__Input data__:

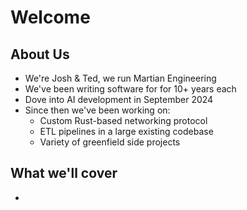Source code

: # Welcome

## About Us

- We're Josh & Ted, we run Martian Engineering
- We've been writing software for for 10+ years each
- Dove into AI development in September 2024
- Since then we've been working on:
  - Custom Rust-based networking protocol
  - ETL pipelines in a large existing codebase
  - Variety of greenfield side projects

## What we'll cover

- 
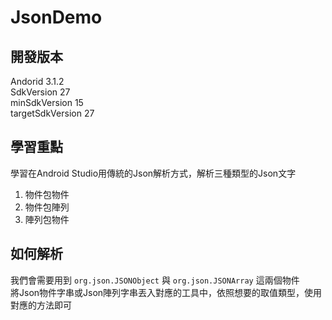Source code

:# JsonDemo

## 開發版本
Andorid 3.1.2 </br>
SdkVersion 27 </br>
minSdkVersion 15 </br>
targetSdkVersion 27 </br>

## 學習重點
學習在Android Studio用傳統的Json解析方式，解析三種類型的Json文字
1. 物件包物件
2. 物件包陣列
3. 陣列包物件

## 如何解析
我們會需要用到 `org.json.JSONObject` 與 `org.json.JSONArray` 這兩個物件</br>
將Json物件字串或Json陣列字串丟入對應的工具中，依照想要的取值類型，使用對應的方法即可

__Required work__:
Sift through the material above and copy the lines that contain the word "been".

__Task result__:
- We've been writing software for for 10+ years each
- Since then we've been working on:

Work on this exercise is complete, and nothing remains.